It was June, summer was about to start, we just bought our shiny new iPhone 4s…and the Internet went crazy about what eventually got the name of “Antennagate”. You remember this story. The “weak spot” of the iPhone 4 which, due to a new antenna design, can make the device lose signal when you’re holding it in a specific way. Again, this is not something we’re going to forget easily. Perhaps one day we’ll tell our grandkids “I was there”. Whatever.

Still, CNN thought it was time to bring the whole Antennagate thing to the surface again and name it the biggest tech fail of 2010. We tried to bury Cupertino’s most favorite scandal deep down in our minds; CNN makes it clear that 2010 in tech was all about Antennagate:

First Apple said the problem didn’t exist. Then they said it was a software issue. Then they kind-of admitted it existed and gave away free cases to help. Then, they said it doesn’t really exist anymore and stopped giving away the bumpers. Months later, the problem is all but forgotten and the phones show no sign of dipping in popularity. So “fail,” in this case, is a pretty relative term.
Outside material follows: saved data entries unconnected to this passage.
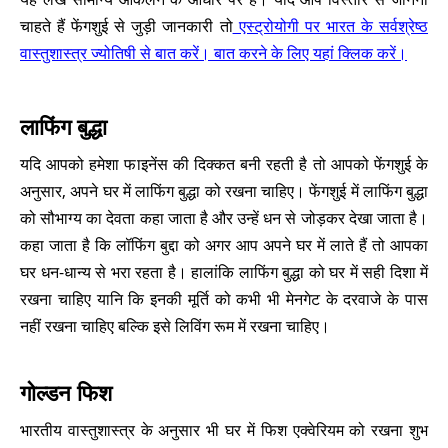
चाहते हैं फेंगशुई से जुड़ी जानकारी तो
एस्ट्रोयोगी पर भारत के सर्वश्रेष्ठ
वास्तुशास्त्र ज्योतिषी से बात करें। बात करने के लिए यहां क्लिक करें।
लाफिंग बुद्धा
यदि आपको हमेशा फाइनेंस की दिक्कत बनी रहती है तो आपको फेंगशुई के
अनुसार, अपने घर में लाफिंग बुद्धा को रखना चाहिए। फेंगशुई में लाफिंग बुद्धा
को सौभाग्य का देवता कहा जाता है और उन्हें धन से जोड़कर देखा जाता है।
कहा जाता है कि लॉफिंग बुद्दा को अगर आप अपने घर में लाते हैं तो आपका
घर धन-धान्य से भरा रहता है। हालांकि लाफिंग बुद्धा को घर में सही दिशा में
रखना चाहिए यानि कि इनकी मूर्ति को कभी भी मेनगेट के दरवाजे के पास
नहीं रखना चाहिए बल्कि इसे लिविंग रूम में रखना चाहिए।
गोल्डन फिश
भारतीय वास्तुशास्त्र के अनुसार भी घर में फिश एक्वेरियम को रखना शुभ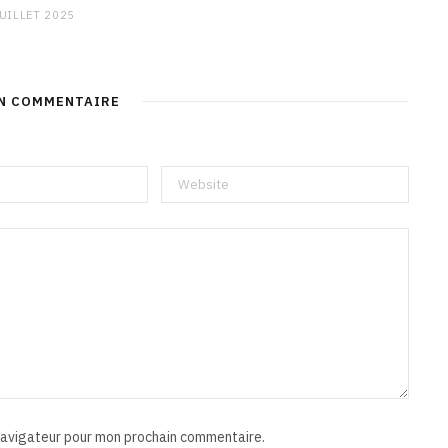
JUILLET 2025
UN COMMENTAIRE
 navigateur pour mon prochain commentaire.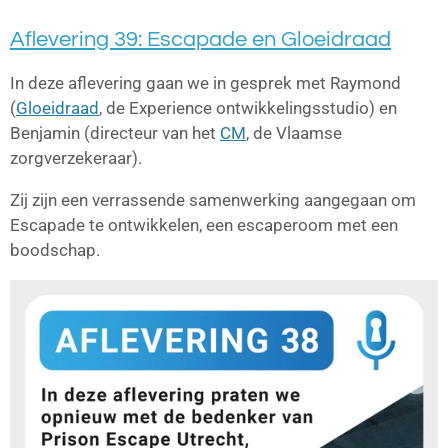
Aflevering 39: Escapade en Gloeidraad
In deze aflevering gaan we in gesprek met Raymond
(
Gloeidraad
, de Experience ontwikkelingsstudio) en
Benjamin (directeur van het
CM
, de Vlaamse
zorgverzekeraar).
Zij zijn een verrassende samenwerking aangegaan om
Escapade te ontwikkelen, een escaperoom met een
boodschap.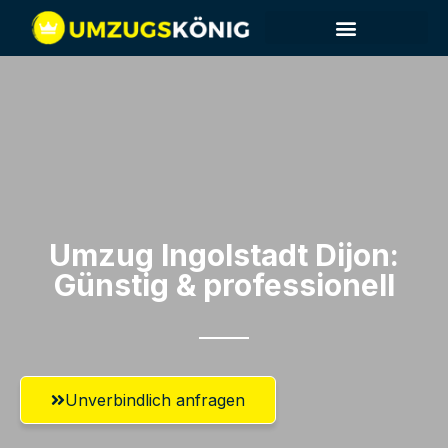
Umzug Ingolstadt​ Dijon:
Günstig & professionell​
Unverbindlich anfragen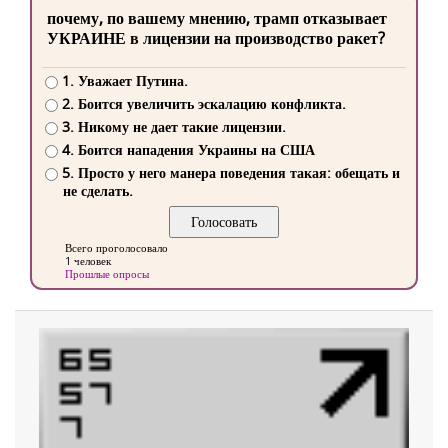
почему, по вашему мнению, трамп отказывает
УКРАИНЕ в лицензии на производство ракет?
1. Уважает Путина.
2. Боится увеличить эскалацию конфликта.
3. Никому не дает такие лицензии.
4. Боится нападения Украины на США
5. Просто у него манера поведения такая: обещать и
не сделать.
Всего проголосовало
1 человек
Прошлые опросы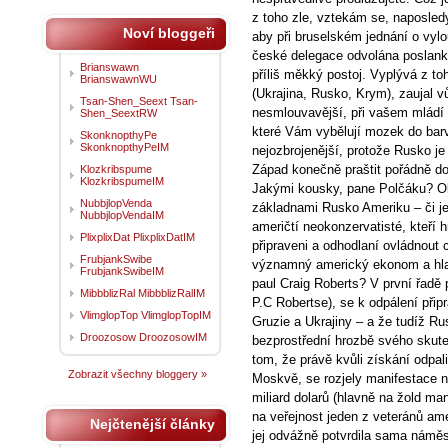
z toho zle, vztekám se, naposled
Noví bloggeři
aby při bruselském jednání o vyl
české delegace odvolána poslank
Brianswawn
příliš měkký postoj. Vyplývá z to
BrianswawnWU
(Ukrajina, Rusko, Krym), zaujal 
Tsan-Shen_Seext Tsan-
nesmlouvavější, při vašem mládí 
Shen_SeextRW
které Vám vybělují mozek do bar
SkonknopthyPe
SkonknopthyPeIM
nejozbrojenější, protože Rusko je
Západ konečně praštit pořádně d
Klozkribspume
KlozkribspumeIM
Jakými kousky, pane Polčáku? O
NubbjlopVenda
základnami Rusko Ameriku – či j
NubbjlopVendaIM
američtí neokonzervatisté, kteří h
PlixplixDat PlixplixDatIM
připraveni a odhodlaní ovládnout 
FrubjankSwibe
významný americký ekonom a hla
FrubjankSwibeIM
paul Craig Roberts? V první řadě
MibbblizRal MibbblizRalIM
P.C Robertse), se k odpálení připr
VlimglopTop VlimglopTopIM
Gruzie a Ukrajiny – a že tudíž R
Droozosow DroozosowIM
bezprostřední hrozbě svého skute
tom, že právě kvůli získání odpali
Zobrazit všechny bloggery »
Moskvě, se rozjely manifestace n
miliard dolarů (hlavně na žold man
na veřejnost jeden z veteránů am
Nejčtenější články
jej odvážně potvrdila sama námě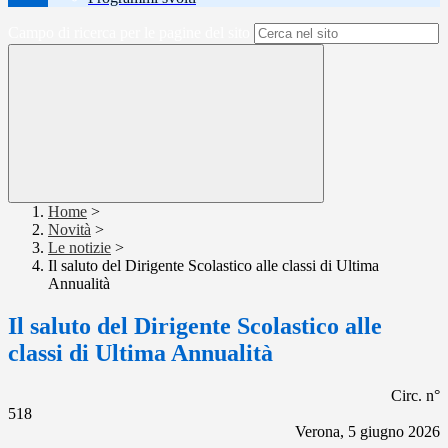
Campo di ricerca per le pagine del sito
Home
>
Novità
>
Le notizie
>
Il saluto del Dirigente Scolastico alle classi di Ultima
Annualità
Il saluto del Dirigente Scolastico alle
classi di Ultima Annualità
Circ. n°
518
Verona, 5 giugno 2026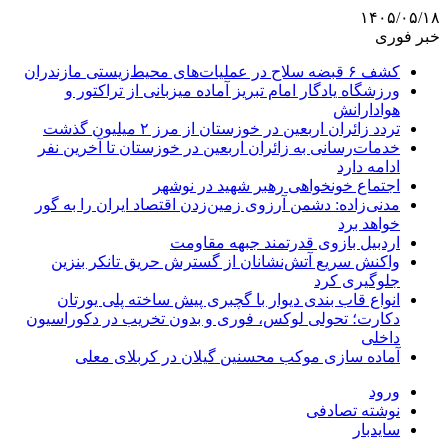
۱۴۰۵/۰۵/۱۸
خبر فوری
کشف ۶ قبضه سلاح در عملیات‌های محیط‌زیستی مازندران
ورزشگاه یادگار امام تبریز آماده میزبانی از تراکتور و
هوادارانش
تردد زائران اربعین در خوزستان از مرز ۲ میلیون گذشت
خدمات‌رسانی به زائران اربعین در خوزستان تا آخرین نفر
ادامه دارد
اجتماع خونخواهی رهبر شهید در نوشهر
مدنی‌زاده: دشمن آرزوی زمین‌زدن اقتصاد ایران را به گور
خواهد برد
اردبیل بازوی قدرتمند جبهه مقاومت
واکنش سریع آتش‌نشانان از گسترش حریق تانکر بنزین
جلوگیری کرد
انواع قاب بندی دیوار با گچبری پیش ساخته پلی یورتان
دکارت؛ تحولی لوکس، فوری و بدون تخریب در دکوراسیون
داخلی
آماده سازی موکب محسنین گیلان در کربلای معلی
ورود
نوشته تصادفی
سایدبار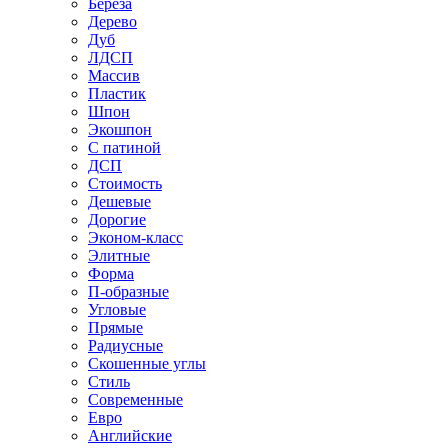
Береза
Дерево
Дуб
ЛДСП
Массив
Пластик
Шпон
Экошпон
С патиной
ДСП
Стоимость
Дешевые
Дорогие
Эконом-класс
Элитные
Форма
П-образные
Угловые
Прямые
Радиусные
Скошенные углы
Стиль
Современные
Евро
Английские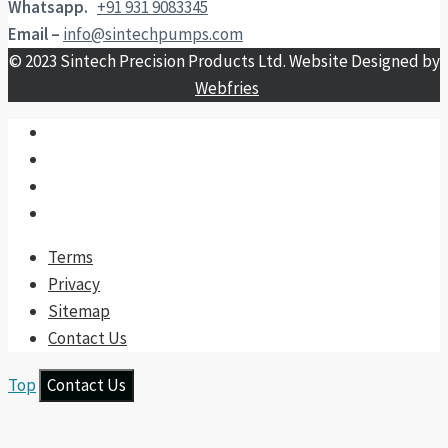
Whatsapp.
+91 931 9083345
Email –
info@sintechpumps.com
© 2023 Sintech Precision Products Ltd. Website Designed by
Webfries
Terms
Privacy
Sitemap
Contact Us
Top
Contact Us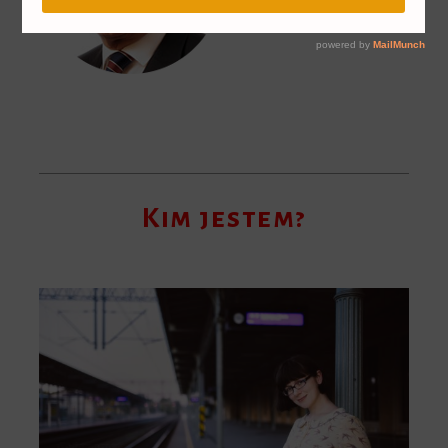
Kim jestem?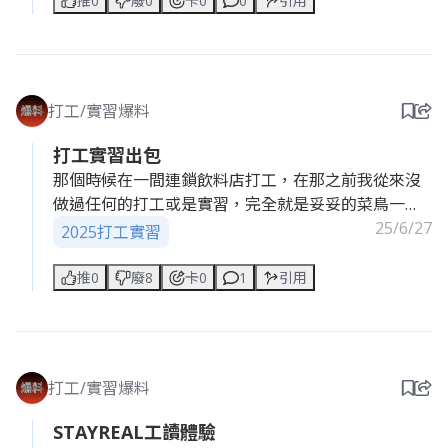
推0
廢0
卡0
0
引用
什麼看到妹妹寫不出來了不繼續教學？！」我只能解
釋說要讓孩子思考，後來過沒幾秒我就開始教她，而
那題我就想幫她補充一下相關的題目跟相似的題目讓
她更了解，於是我立刻寫新的題目下來，大概花了十
打工/實習爆料
秒吧。家長在旁邊說：「為什麼不先出好再上課？！
你們課程是這樣的嗎？！」我整個被罵的莫名其妙的
打工實習出包
但是又不能罵回去，只能好聲好氣地講然後再繼續被
那個時候在一間連鎖飲料店打工，在那之前我從來沒
罵，真的是恐龍家長，我只是個小小約聘老師QQ而且
做過任何的打工或是實習，完全就是妥妥的菜鳥一
因為這件事情還焦慮跟內耗了很久，想說是不是真的
枚，一進去飲料店老闆不知道為什麼，正常來說都要
25/6/27
2025打工實習
沒教好
先背所有飲料的調製表，但是老闆直接跳過這一步，
直接讓我站櫃檯，通常櫃檯都是給老手站的，他可能
推0
廢8
卡0
1
引用
覺得我比較外向吧，反正我站到櫃檯的時候，有些客
人問我怎麼做，或是飲料內裡面含什麼，我都講不出
來，有一個客人就問說你們的檸檬多多怎麼做的，裡
面還有什麼，我那個時候不知道在想什麼，我就說是
打工/實習爆料
用奶酪水做成的，實際上是煉乳水，但老闆都叫我們
說煉乳就好，哇塞，客人聽到奶酪水臉直接垮掉，因
STAYREAL工讀體驗
為奶酪水聽起來真的超噁心，後面同事趕快插話說不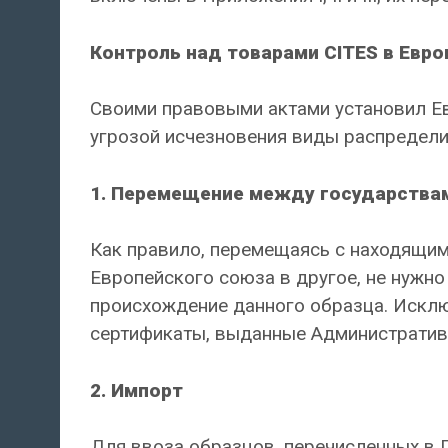
Контроль над товарами CITES в Евр
Своими правовыми актами установил Ев
угрозой исчезновения виды распределил
1. Перемещение между государствам
Как правило, перемещаясь с находящим
Европейского союза в другое, не нужно
происхождение данного образца. Искл
сертификаты, выданные Административн
2. Импорт
Для ввоза образцов, перечисленных в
Antennagate is not alone in the chart, though. 3D TVs made the list as well (seriously, I haven’t seen one or heard of a single friend of mine who bought / considered buying one) together with the Nexus One, the Microsoft Kin, Facebook’s privacy issues and the Gawker media security breach. Looking back, it looks like we had a great 2010 full of interesting tech stories and theories.

There’s only one sad point: Ping is, again, listed as one of the fails of 2o10. I feel bad for Ping: no one likes it. It just needs…a little bit of everything.